____ Text
# Tandy, Realastic. Radioshack. Torches



## Exide (Mar 28, 2011)

I remember this company when they were in England but sadly they are no more over here but are they still going in other countrys, We now have Maplins instead of Tandy.


----------



## Flying Turtle (Mar 28, 2011)

I had one like the one on the bottom. Remember the free battery cards they used to have?

Geoff


----------



## HotWire (Mar 28, 2011)

I had one like the small light and one like the gray light on the bottom. They gave you a card for your wallet. Each time you made a purchase they punched a hole in it and when you had enough holes punched--you got free carbon/zinc batteries.


----------



## flashlight_guy_! (Apr 21, 2011)

The battery card...that brings back memories!


----------



## Lynx_Arc (Apr 21, 2011)

I used to walk to radio shack once a month to get my free battery. I sold/traded my 5D cell light because I could never get enough batteries for it


----------



## MWClint (Apr 22, 2011)

Flying Turtle said:


> I had one like the one on the bottom. Remember the free battery cards they used to have?
> 
> Geoff


 
mine was similar, except it was black plastic with a yellow bezel.


----------



## parnass (Apr 22, 2011)

Flying Turtle said:


> Remember the free battery cards they used to have?
> 
> Geoff



I, too, had a few *Battery of the Month Club* cards and several "free" RS flashlights.


----------
________
### Work instruction A
In the Radio Shack flashlight thread, what did the store do to the wallet card each time a purchase was made?
### Work instruction B
Return the passage of the Radio Shack flashlight thread between "I had one like the small" and "free carbon/zinc batteries.", inclusive, word for word.
The material after the Radio Shack flashlight thread is not needed for any of this.
____ Source material
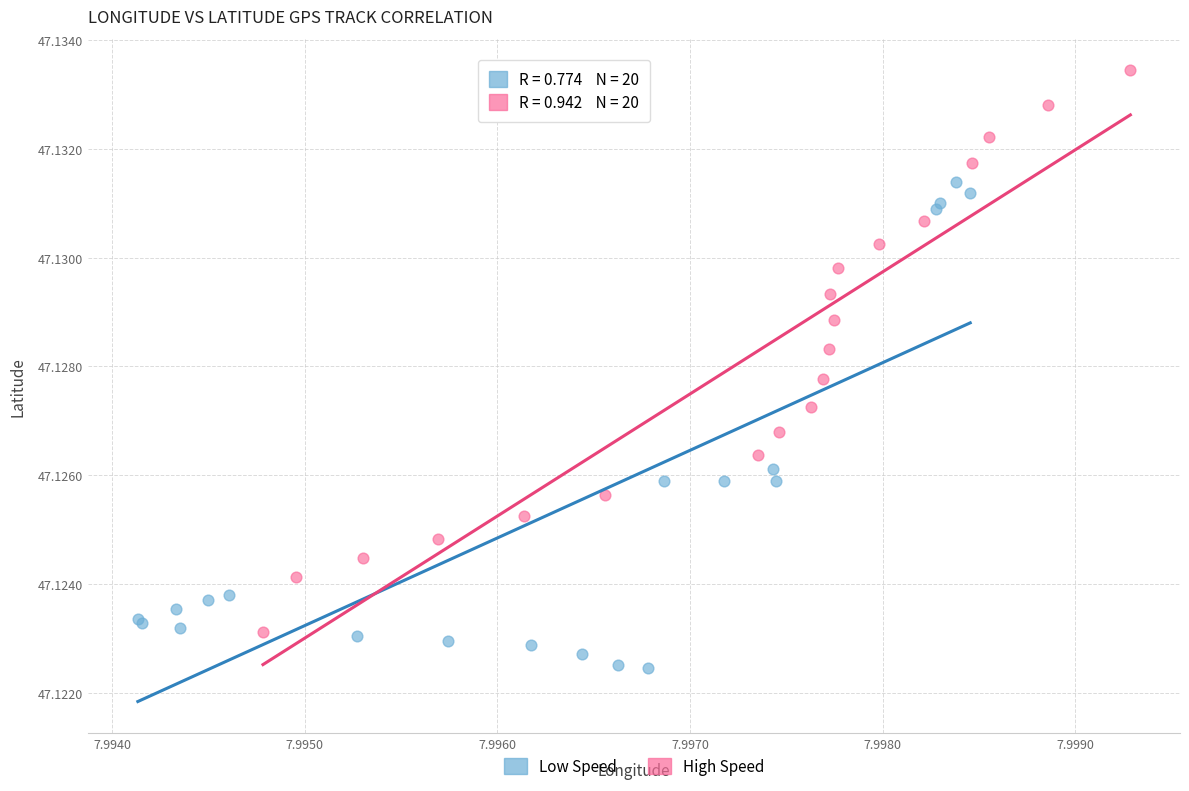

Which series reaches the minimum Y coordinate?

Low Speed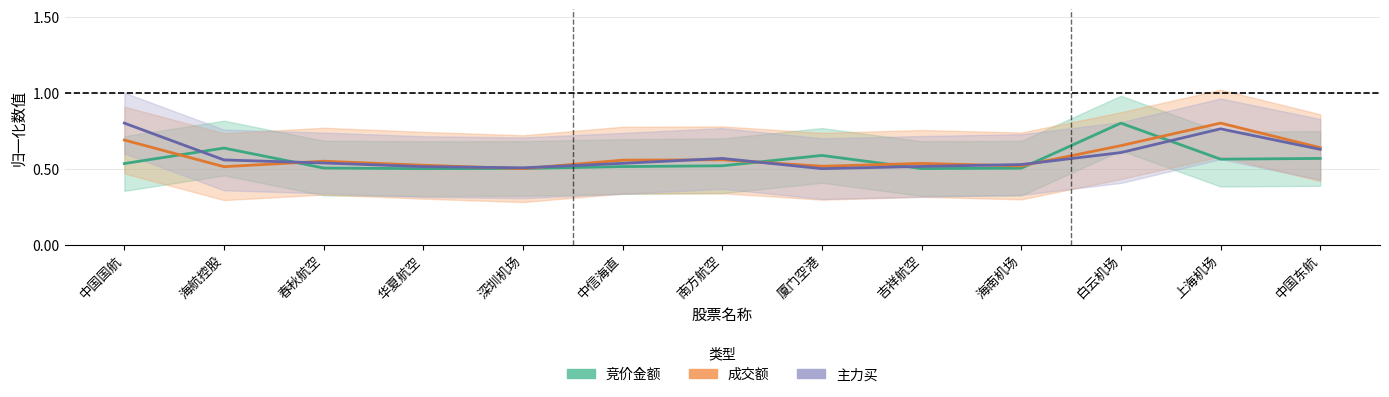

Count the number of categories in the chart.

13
________
### Exercise result A
They punched a hole in it.

### Exercise result B
I had one like the small light and one like the gray light on the bottom. They gave you a card for your wallet. Each time you made a purchase they punched a hole in it and when you had enough holes punched--you got free carbon/zinc batteries.